And that’s why I like deer camp.
It certainly doesn’t take meat hanging from the deer pole to generate a good story. In fact, some of the best stories often end with an unfilled possession tag still in the hunter’s pocket.
This past weekend my buddy, Mitch, had taken several shots at deer with no luck. Of course, the obvious banter revolved around the fact maybe at the age of 52 he finally needs glasses to see things better. After some good-natured teasing Mitch’s son whispers a confession to me. “Dad just got glasses but he doesn’t want you guys to know about it. He was having trouble in the deer stand keeping them from fogging up.”
You know what that’s called? That little tidbit of disclosed information in secrecy is called fodder. Fodder for continued harassment and amped up commenting about needing glasses.
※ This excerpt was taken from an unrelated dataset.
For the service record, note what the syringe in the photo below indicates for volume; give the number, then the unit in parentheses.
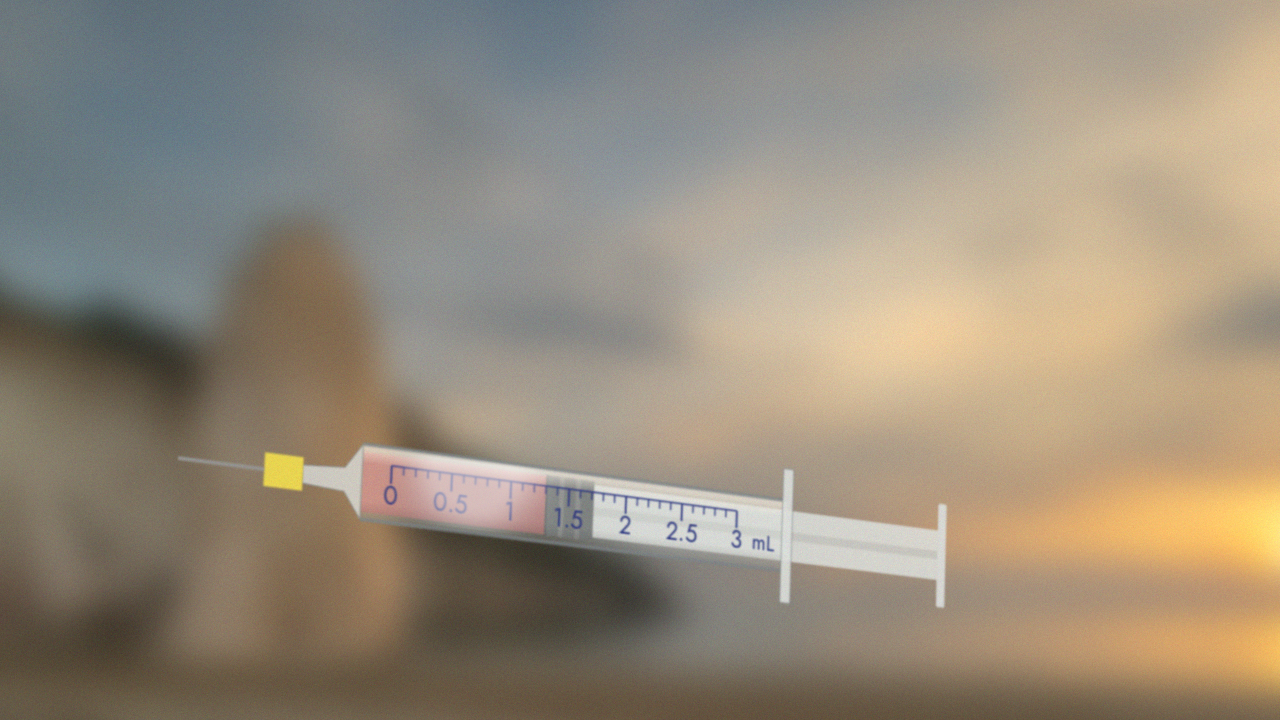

Oh, Mitch has shot and missed a deer since that information discovery…and you can believe now with renewed enthusiasm we commented about his eyes obviously going to hell quickly considering he’s reached middle age.
And that’s what the outdoors should be about. Not bullying or relentless griping about how someone is a failure in life, but a friendly give and take that is interrupted occasionally by smiles and laughter.
Honestly, when you take the fun out of the outdoors for me it becomes a chore. I don’t voluntarily get up early and go sit out in a boat during the rain just to catch fish. I do it to both catch fish and to experience the process of catching those fish. Often times its the happenings and down-right discomfort about the experience that gets long remembered afterwards.
Certainly, I’m not saying how a person shouldn’t go out on the lake or into the woods focused and serious about why they are out in the first place. But, I do think that today more than ever there is a pressure on sportsmen to succeed. That pressure comes from TV, it comes from industry experts giving seminars, it comes from an array of products promising the world if they get used in the field or on the lake.
Truth is, the savvy sportsman knows when to funnel the mental energy into concentrating and focusing on the techniques that put them in the best position to score. And at the end of the day, rather than beat yourself up because expectations were not achieved…find a way to laugh at yourself and others. For it is the mature hunter who best appreciates how laughter is the best way to decompress from a stressful day spent in the outdoors world.